Review | Escape Room: Tournament of Champions movie review – thriller series won’t be the next Saw or Final Destination

  • Taylor Russell, Logan Miller and the director of 2019’s Escape Room are back for this slapdash sequel that will leave no one satisfied
  • It fails to capitalise on the premise of the first film and, with its perplexing lack of blood and gore, misses the chance to draw horror-movie fans

2/5 stars

It hasn’t taken long for the recent escape room craze of problem-solving teamwork challenges to sneak into other areas of pop culture. Adam Robitel, director of lacklustre horror sequel Insidious: The Last Key, spun the fad into a life-or-death horror scenario for his workmanlike 2019 thriller Escape Room.

Taylor Russell and Logan Miller starred in that surprise box office hit, and now both return for this slapdash sequel, which simultaneously raises the stakes and lessens the impact of its predecessor by eschewing much of the first film’s ambitious world-building in favour of duplicitous gameplay reminiscent of Saw.

After surviving Escape Room’s deadly labyrinth, college student Zoey (Russell) vows to bring the shadowy Minos Corporation to justice. Roping in fellow survivor Ben (Miller), they return to New York, only to be trapped once again in a series of deadly escape rooms. This time round, their fellow escapees are all past champions of the tournament, while their fates are gambled on by anonymous wealthy viewers.

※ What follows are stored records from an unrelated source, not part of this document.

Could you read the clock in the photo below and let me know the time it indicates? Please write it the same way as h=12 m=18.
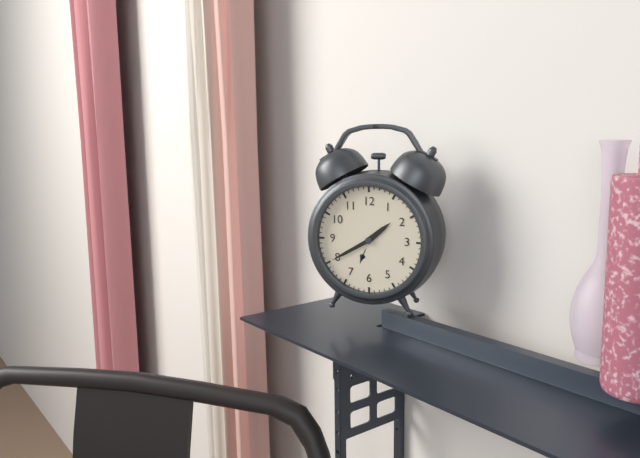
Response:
h=1 m=40
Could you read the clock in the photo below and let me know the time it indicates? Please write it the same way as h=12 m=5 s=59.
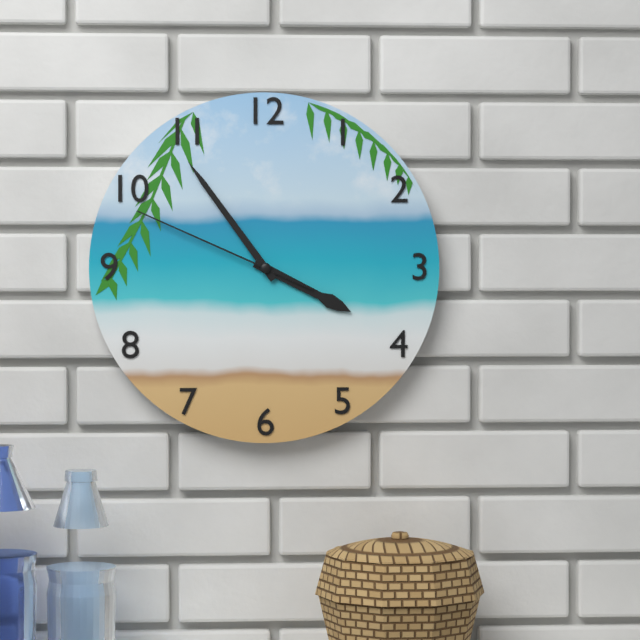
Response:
h=3 m=54 s=49
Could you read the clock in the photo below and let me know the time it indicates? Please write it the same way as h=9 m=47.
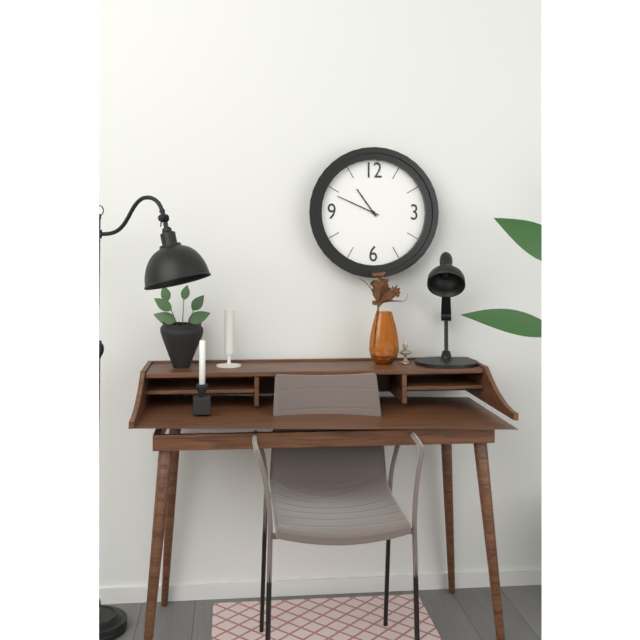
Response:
h=10 m=49
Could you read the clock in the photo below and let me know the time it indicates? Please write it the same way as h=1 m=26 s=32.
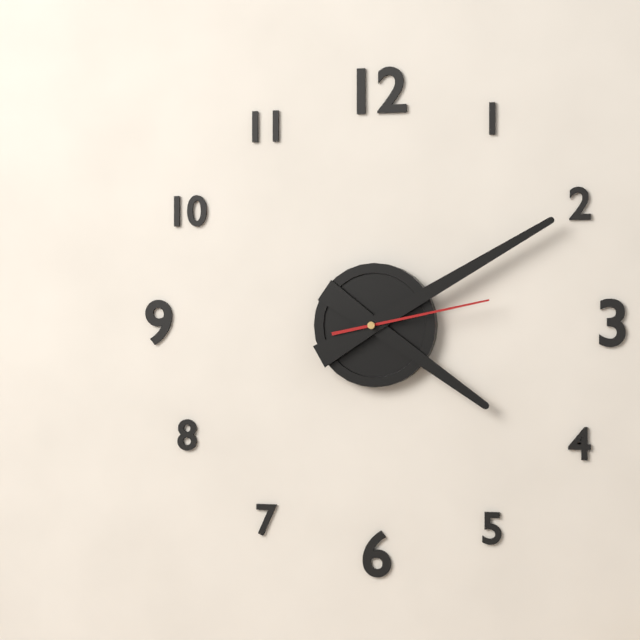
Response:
h=4 m=10 s=13
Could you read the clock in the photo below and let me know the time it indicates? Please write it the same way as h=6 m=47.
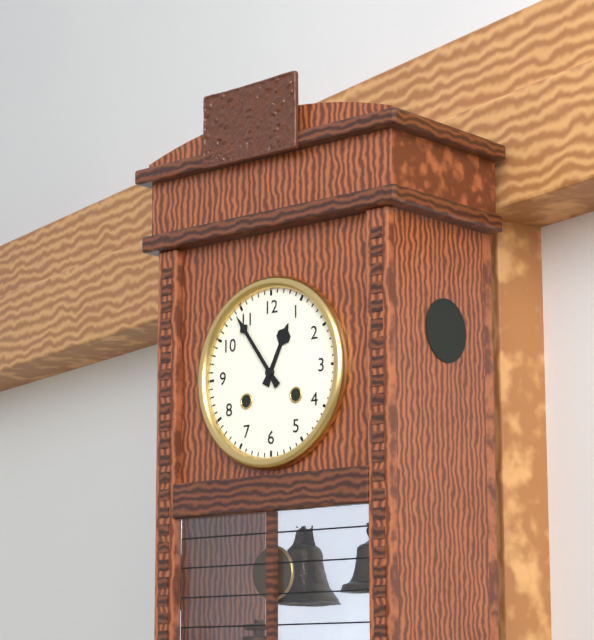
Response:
h=12 m=54
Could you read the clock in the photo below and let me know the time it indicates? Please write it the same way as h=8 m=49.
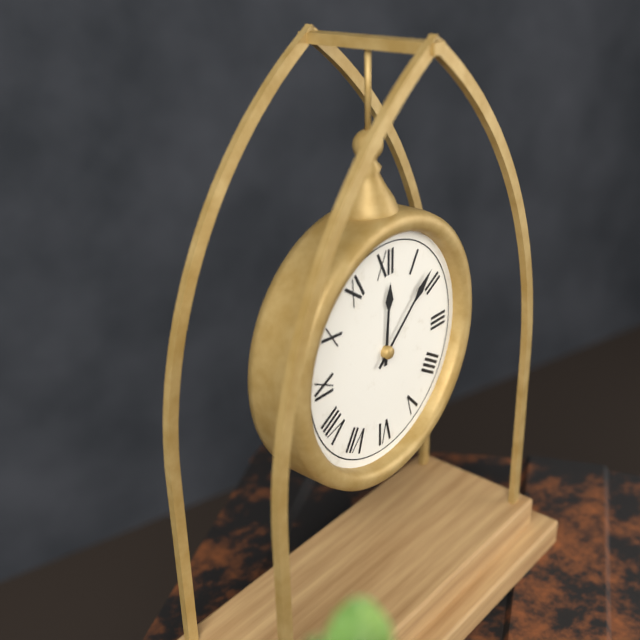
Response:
h=12 m=8
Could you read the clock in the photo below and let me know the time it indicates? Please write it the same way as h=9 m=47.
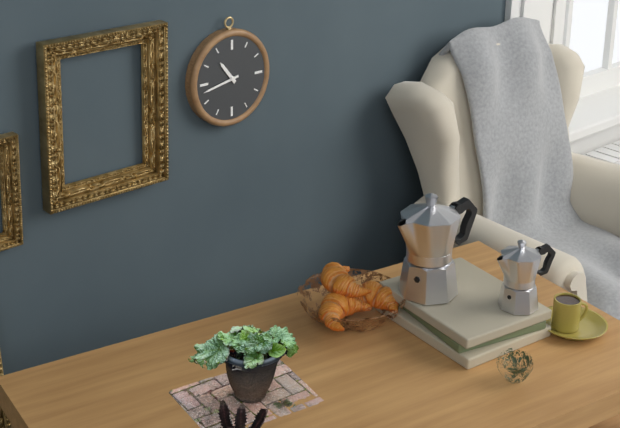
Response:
h=10 m=43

The first challenge is an electrified subway carriage, followed by a bank vault rigged with lasers, a giant hourglass, and a street corner showered with acid rain. Robitel and his six credited screenwriters do an admirable job of detailing the intricate mechanics of each individual puzzle room, every one more ludicrous and implausibly staged than the last.

What’s baffling is how little interest Tournament of Champions has in pursuing the numerous dangling plot threads left by its predecessor, despite featuring the continuing struggles of the same characters. It completely ignores the previous film’s cliffhanger ending – only to repurpose it in order to leave this instalment teetering on an almost identical knife edge – and the motivations of the Minos Corporation, instead focusing just on the players and the game at hand.

Logan Miller and Taylor Russell in a still from Escape Room: Tournament of Champions.

It is therefore all the more perplexing that the film is almost entirely devoid of blood and gore, the cameras panning away at the last second when characters meet their grisly fates. The film appears to emulate successful horror franchises such as Saw, Final Destination and Cube, but in a sanitised, teen-friendly manner that sidesteps all the elaborate kills that have come to define those films and their appeal.

This failure to capitalise on the first film’s promising premise, while also sidestepping the opportunity to appease gore-hungry horror fans, leaves Escape Room: Tournament of Champions trapped with no obvious way out.